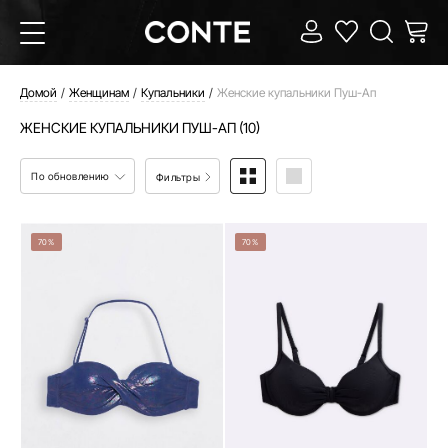
Домой
Женщинам
Купальники
Женские купальники Пуш-Ап
ЖЕНСКИЕ КУПАЛЬНИКИ ПУШ-АП (10)
По обновлению
Фильтры
70%
70%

──────────────────────────────

• _Task objective_
Change every occurrence of "70%" in the entries above to "50%", and keep all other text as it is. Omit the pictures from your answer.

• _Solved problem_
Домой
Женщинам
Купальники
Женские купальники Пуш-Ап
ЖЕНСКИЕ КУПАЛЬНИКИ ПУШ-АП (10)
По обновлению
Фильтры
50%
50%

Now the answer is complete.